On Sunday, Golden Dawn won enough votes to earn seats in the Parliament, and now Greeks — and the estimated 1 million foreign immigrants here — are bracing to see how the party, with its swastika-like logo and the black-shirted toughs who come to its rallies, will try to commandeer the debate.
Putin inaugurated
to 3rd term as
Russia’s president
MOSCOW — Vladimir Putin was inaugurated Monday to his third term as Russia’s president, extending the former KGB officer’s 12-year grip on power most observers considered uninterrupted despite the past four years he served as prime minister.
In the course of a solemn and elaborate ceremony in the Kremlin Grand Palace, the 59-year-old leader was sworn into office under the 1993 version of the Russian Constitution, which was amended by outgoing President Dmitry Medvedev to increase the term of presidency in Russia to six years.
Putin then quickly submitted Medvedev’s name to the parliament as his candidate to be prime minister, a move that had been expected.
In the presence of about 3,000 Russian officials and dignitaries and a few foreign guests — no leaders among them — Putin gave an oath “to safeguard the rights and freedoms of man and citizen, to observe and protect the Constitution of the Russian Federation, to protect the sovereignty and independence, the safety and integrity of the state, to loyally serve the people.”
U.S. won’t negotiate with al-Qaida after kidnapped worker’s video airs
ISLAMABAD — U.S. officials on Monday reiterated they would not negotiate with al-Qaida after an American development worker kidnapped last year in Pakistan appeared in a video released by the militant group saying his captors would kill him if President Barack Obama does not meet their demands.
Warren Weinstein, 70, was abducted from his home in an upscale neighborhood of Lahore last August, just days before he was slated to finish his work in Pakistan and leave for the U.S.
In December, Al-Qaida leader Ayman al-Zawahri appeared in a video and stated his terror network was holding Weinstein.

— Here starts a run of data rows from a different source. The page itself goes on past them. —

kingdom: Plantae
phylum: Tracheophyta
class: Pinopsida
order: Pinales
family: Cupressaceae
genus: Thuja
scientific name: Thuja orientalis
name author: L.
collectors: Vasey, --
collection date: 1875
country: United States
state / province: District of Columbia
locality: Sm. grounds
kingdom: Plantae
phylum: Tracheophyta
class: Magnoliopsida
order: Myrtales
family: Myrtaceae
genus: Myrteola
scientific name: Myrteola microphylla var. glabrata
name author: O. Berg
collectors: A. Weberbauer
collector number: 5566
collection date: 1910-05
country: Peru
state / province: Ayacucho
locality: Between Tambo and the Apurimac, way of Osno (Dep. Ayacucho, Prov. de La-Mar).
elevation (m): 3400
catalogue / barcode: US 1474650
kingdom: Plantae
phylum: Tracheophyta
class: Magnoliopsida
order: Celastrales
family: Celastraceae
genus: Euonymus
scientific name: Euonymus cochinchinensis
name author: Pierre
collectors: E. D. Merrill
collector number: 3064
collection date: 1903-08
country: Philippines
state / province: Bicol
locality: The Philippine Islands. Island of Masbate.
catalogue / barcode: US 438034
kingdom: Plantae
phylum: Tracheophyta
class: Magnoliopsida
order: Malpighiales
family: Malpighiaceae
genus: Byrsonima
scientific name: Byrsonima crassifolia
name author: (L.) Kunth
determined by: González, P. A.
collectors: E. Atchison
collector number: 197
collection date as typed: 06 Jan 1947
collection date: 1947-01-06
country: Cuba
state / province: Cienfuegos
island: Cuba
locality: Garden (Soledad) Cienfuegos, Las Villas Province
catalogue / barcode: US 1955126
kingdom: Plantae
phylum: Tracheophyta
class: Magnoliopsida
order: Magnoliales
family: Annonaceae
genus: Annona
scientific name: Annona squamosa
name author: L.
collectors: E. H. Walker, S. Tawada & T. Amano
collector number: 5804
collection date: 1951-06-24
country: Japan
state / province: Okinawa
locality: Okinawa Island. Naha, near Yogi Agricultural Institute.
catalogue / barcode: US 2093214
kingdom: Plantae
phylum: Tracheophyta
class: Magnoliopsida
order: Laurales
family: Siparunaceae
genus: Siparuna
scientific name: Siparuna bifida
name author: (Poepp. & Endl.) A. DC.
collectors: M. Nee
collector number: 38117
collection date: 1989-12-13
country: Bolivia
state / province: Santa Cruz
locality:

Pakistani officials have said they believe Weinstein is being held somewhere in the country’s volatile tribal region along the Afghan border, where al-Qaida militants and other Islamic extremist groups maintain strongholds.
14 civilians killed
in two NATO airstrikes
KABUL, Afghanistan — Two NATO airstrikes, one in the north of Afghanistan and one in the south, killed 14 civilians, including a mother and five children, Afghan officials said Monday.
Word of the latest civilian fatalities came at a sensitive time, just two weeks before a major NATO summit in Chicago. At the gathering, the allies are expected to affirm plans to pull most combat troops out of Afghanistan, while pledging to continue training Afghan forces and providing long-term development aid.
In the past, President Hamid Karzai has strongly denounced the Western military over civilian deaths, although the United Nations and other observers say the bulk of such fatalities are caused by the Taliban.
The most recent deaths were reported in Badghis province, in the country’s northwest. Officials said an airstrike on Sunday targeted a group of Taliban fighters, killing three of them — but also eight civilians.